No doubt your questions will be different from mine and they will change over time because it’s a process and I’m still in my process but this is a process that has allowed me to ask other questions I’ve never asked, have conversations I’ve never had, delve into issues I’ve long avoided, face truths I kept hidden, I hope that you can, too, find out that as painful as these moments are, as difficult as the questions you may ask yourself might be, that you may soon discover a new part of you that has been begging to be heard. And I know, as you sit there in your living room or your office at home, it might feel a long way away but before you know it it’s going to be back to business as usual, which is all the more reason to take this moment now to engage in your life in a new way; and believe me I know it’s not easy to do, it’s not even easy to talk about and if I didn’t have someone checking in on me everyday, I’m not sure how I could have gotten through the first day let alone this day.
And let me leave you with this; this past week I got a letter from someone asking me to sign an American Beauty poster and as I was looking at the poster I noticed just under the title are two words, two really simple words, it says “Look Closer”; and I realized I never really saw that before, I mean, yes, I saw it, I mean, I must have looked at that poster more times than I can count, but I never really saw it, I never really stopped and looked closer at my own life. But when you do stop and explore the personal, the spiritual, your health, your relationships, the changes can be real and the rewards will keep coming. And even though we do want to conduct ourselves with the appropriate social distancing we can still be kind. Because kindness, of any different distance, bring us closer. So, begin by being kind to yourself, might be the hardest place to start, it certainly was for me.
When my business partner Evan Lowenstein and I went to Munich in 2016, when I gave the Keynote, we had an incredible experience and when we returned in 2017 we were welcomed again with such friendship by our partners. So I thank the entire Bits & Pretzels family and I particularly want to say thank you to the Bits & Pretzels team for having asked me to join you all today.
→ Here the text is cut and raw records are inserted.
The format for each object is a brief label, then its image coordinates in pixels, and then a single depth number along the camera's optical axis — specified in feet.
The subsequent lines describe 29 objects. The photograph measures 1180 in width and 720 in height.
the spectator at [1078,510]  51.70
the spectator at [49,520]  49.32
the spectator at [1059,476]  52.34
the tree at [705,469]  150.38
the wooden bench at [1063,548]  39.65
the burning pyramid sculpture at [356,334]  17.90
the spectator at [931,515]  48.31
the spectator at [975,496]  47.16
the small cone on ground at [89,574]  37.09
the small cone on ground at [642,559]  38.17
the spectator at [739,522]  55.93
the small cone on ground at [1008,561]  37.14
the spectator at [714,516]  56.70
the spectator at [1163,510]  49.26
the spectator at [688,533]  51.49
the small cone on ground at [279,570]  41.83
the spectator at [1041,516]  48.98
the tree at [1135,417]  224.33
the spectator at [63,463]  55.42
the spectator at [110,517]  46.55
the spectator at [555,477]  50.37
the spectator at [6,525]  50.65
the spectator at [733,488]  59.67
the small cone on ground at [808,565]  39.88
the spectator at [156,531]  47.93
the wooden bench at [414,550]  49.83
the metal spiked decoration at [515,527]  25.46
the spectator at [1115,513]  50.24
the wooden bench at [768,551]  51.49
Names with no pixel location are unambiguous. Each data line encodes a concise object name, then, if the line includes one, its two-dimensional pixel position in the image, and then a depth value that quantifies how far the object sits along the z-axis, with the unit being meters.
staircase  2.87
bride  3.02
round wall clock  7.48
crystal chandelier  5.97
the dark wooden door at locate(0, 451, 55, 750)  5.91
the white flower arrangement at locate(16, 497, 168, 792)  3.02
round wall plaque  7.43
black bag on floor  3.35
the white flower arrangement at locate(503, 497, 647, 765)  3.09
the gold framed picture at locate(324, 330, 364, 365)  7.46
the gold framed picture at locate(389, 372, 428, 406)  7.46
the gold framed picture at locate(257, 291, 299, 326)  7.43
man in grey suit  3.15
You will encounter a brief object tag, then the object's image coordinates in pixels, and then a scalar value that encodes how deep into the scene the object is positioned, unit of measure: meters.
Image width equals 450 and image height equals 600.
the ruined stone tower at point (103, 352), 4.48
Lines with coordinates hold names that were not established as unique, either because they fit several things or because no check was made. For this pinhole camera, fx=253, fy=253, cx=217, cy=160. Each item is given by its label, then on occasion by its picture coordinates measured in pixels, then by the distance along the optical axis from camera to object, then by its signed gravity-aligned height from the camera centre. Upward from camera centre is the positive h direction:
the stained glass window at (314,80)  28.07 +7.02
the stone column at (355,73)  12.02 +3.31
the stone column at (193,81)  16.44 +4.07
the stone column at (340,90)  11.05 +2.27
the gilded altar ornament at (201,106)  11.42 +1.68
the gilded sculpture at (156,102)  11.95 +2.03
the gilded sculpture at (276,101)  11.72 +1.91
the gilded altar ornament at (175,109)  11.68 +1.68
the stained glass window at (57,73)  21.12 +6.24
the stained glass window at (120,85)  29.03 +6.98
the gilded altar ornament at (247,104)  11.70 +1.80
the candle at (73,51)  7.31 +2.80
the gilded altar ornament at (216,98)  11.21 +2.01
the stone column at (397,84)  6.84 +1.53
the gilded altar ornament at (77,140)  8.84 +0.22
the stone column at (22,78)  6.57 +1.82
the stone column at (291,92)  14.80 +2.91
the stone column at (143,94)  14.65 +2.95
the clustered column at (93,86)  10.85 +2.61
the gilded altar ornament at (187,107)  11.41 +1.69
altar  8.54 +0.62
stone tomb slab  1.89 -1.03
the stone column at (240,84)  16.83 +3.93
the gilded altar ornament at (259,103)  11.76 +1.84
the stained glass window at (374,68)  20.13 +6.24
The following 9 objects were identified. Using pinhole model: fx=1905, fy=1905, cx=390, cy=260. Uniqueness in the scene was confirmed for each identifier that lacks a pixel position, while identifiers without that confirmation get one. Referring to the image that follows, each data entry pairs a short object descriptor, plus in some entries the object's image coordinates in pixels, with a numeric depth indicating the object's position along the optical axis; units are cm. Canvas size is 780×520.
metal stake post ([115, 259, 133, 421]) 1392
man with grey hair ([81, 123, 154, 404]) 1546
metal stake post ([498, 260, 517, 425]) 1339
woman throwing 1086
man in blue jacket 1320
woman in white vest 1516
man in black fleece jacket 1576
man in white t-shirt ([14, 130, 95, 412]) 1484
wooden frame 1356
I hope it won’t be too long before we’re all back together, sharing a night in one of those outrageous tents in Munich, hearing amazing stories and how you got through this difficult time. I’m looking forward to seeing you and your tight fitting leather pants, your lederhosen as you like to call them, drinking way too many steins of beer and sharing the camaraderie that’s always made Bits & Pretzels such a sought-after destination.
Until then, thank you for allowing me to share some of my thoughts, I hope, in some small way, I’ve been able to bring you some comfort. Keep fighting the fight, stay safe and healthy and take care of yourself and those you love.